The pledge comes days after a Sustainable Development Commission report insisted that wind power must be made to work in Britain if Tony Blair’s hopes of tackling the threat of global warming were to succeed. It said that by 2020 onshore wind power would be the cheapest form of electricity generation and, if the government remained committed, a fifth of Britain’s energy would come from wind.

 

Environmentalists will be delighted that the government remains serious about wind energy, although the option of nuclear, which provides around 23 per cent of Britain’s electricity, is being kept open as an energy that does not increase the threat of climate change.

 

It comes as the public inquiry into the controversial Whinash windfarm in Cumbria is expected to hear evidence this week. One opponent, the broadcaster Melvyn Bragg, said: ‘I predict that most of these windfarms will be taken down within 15 years after ruining the place. The freedom to roam around in an unspoilt landscape is vital for many [people]’.

 

Geoffrey Sinclair of the No Whinash Windfarm pressure group said the government should outline precisely how much of future wind expan sion should be sited on the mainland or off the coast.

 

Wicks will outline his support this Wednesday in Aberdeen, home of Scotland’s oil industry. Others speakers include Lord Oxburgh, chairman of oil company Shell, who admits the threat of climate change had made him ‘very worried for the planet’.

 

Sir David King, the government’s chief scientist has said climate change posed a bigger threat to the world than terrorism. ‘You can’t slip a piece of paper between David King and me on this position,’ Lord Oxburgh, a respected geologist has said. Officials from the DTI added that Wicks would also speak of other renewable energy sources such as solar and wave power.

 

Last week’s report by the Sustainable Development Commission was hailed by the industry as a breakthrough because it showed wind power was becoming price competitive with other fuels. While onshore generation presently costs 3.2p a kilowatt hour, the wholesale price of electricity is 3p.

 

Critics say that wind energy is intermittent so requires back-up power to be available to make up for sudden shortfalls.

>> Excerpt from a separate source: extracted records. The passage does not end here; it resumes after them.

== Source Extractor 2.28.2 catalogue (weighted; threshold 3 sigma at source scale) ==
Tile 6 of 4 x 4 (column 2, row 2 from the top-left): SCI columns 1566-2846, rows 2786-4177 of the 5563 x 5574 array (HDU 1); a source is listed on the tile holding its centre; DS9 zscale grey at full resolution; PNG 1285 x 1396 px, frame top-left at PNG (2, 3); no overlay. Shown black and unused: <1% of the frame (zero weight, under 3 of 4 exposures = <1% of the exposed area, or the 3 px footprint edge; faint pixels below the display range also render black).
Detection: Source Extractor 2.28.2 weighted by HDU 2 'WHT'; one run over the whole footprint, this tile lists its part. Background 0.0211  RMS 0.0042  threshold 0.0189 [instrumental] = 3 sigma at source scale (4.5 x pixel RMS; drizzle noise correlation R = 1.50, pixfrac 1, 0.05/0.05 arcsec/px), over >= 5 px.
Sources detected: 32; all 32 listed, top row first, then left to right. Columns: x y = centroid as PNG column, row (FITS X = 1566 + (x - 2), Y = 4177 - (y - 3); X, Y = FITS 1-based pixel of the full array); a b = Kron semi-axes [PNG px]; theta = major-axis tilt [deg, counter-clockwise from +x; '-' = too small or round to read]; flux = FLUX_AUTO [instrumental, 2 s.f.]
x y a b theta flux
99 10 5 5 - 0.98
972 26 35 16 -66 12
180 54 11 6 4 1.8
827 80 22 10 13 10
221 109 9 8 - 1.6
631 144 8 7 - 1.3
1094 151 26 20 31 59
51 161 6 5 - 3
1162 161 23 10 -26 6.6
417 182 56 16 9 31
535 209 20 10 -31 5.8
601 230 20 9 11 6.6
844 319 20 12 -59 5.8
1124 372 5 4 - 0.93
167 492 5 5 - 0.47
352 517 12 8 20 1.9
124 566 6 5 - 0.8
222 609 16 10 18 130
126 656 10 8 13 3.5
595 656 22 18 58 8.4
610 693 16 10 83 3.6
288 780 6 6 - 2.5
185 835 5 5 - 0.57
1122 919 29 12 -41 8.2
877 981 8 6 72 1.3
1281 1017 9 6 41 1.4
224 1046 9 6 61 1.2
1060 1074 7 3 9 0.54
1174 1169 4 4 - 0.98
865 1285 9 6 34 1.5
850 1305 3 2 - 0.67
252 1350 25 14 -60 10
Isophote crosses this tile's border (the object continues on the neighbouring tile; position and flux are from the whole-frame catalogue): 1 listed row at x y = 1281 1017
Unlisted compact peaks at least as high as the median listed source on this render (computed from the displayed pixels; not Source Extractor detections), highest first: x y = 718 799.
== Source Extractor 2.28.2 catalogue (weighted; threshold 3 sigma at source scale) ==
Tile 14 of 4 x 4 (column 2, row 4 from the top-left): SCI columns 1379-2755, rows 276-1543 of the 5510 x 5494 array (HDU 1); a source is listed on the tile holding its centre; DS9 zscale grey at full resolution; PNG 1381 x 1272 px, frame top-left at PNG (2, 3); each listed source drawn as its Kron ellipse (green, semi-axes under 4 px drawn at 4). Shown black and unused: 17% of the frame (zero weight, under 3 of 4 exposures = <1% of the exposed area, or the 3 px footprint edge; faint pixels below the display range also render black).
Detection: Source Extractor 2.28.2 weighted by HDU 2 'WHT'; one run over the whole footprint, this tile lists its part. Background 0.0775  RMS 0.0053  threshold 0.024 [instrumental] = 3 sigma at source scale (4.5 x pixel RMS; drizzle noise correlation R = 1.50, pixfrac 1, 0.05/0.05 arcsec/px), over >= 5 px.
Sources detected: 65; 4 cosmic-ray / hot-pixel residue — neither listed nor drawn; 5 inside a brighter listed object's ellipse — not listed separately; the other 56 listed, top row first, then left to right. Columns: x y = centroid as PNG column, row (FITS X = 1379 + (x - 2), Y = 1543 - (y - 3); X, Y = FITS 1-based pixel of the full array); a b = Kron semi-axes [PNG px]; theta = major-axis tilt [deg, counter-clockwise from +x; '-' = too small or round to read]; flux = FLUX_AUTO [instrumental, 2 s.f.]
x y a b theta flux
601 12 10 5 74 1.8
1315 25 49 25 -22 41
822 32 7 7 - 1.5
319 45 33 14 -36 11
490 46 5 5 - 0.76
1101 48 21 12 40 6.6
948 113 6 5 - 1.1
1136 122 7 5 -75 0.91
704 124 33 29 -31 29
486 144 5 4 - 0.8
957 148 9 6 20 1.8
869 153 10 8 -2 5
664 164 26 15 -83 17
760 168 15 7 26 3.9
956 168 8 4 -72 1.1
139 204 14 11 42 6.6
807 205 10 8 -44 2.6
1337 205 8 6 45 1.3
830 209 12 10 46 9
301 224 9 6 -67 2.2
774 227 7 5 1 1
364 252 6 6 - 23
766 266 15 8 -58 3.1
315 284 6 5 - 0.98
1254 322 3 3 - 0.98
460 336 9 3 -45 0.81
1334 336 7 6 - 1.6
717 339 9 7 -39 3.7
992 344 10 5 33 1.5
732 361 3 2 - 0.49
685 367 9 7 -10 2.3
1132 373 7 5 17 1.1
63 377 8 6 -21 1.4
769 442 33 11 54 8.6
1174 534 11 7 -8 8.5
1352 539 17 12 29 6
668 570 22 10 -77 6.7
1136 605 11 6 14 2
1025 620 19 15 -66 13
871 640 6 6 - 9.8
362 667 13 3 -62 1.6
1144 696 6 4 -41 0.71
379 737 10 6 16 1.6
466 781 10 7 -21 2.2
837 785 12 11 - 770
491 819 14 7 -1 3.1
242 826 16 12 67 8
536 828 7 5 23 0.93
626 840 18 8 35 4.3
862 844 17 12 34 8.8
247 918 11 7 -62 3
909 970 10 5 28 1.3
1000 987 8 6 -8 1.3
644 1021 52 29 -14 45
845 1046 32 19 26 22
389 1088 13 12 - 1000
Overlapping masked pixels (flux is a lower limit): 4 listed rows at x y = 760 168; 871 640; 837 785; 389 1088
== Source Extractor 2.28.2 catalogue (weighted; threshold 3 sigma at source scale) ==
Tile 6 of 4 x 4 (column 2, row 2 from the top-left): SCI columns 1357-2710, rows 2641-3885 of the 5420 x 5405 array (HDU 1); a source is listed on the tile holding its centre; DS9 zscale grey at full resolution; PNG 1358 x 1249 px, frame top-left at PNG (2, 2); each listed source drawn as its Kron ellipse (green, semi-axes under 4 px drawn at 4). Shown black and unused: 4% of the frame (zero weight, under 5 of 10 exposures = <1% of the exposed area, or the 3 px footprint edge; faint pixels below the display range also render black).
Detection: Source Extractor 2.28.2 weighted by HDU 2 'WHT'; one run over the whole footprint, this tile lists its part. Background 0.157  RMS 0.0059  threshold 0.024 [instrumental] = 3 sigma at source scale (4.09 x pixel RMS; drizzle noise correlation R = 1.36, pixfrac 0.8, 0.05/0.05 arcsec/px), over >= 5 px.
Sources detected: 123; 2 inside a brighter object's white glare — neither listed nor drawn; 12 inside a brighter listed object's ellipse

Some claim that wind can only generate power for a third of the time.

 

However the commission, which advises the government on its sustainable policies, concludes this is a small issue until the country gains a fifth of its power from wind. Technology also makes it possible to predict falling supply. The additional cost of making up for ‘intermittency is 0.17p per kilowatt hour when there is 20 per cent wind power on the grid,’ it concludes.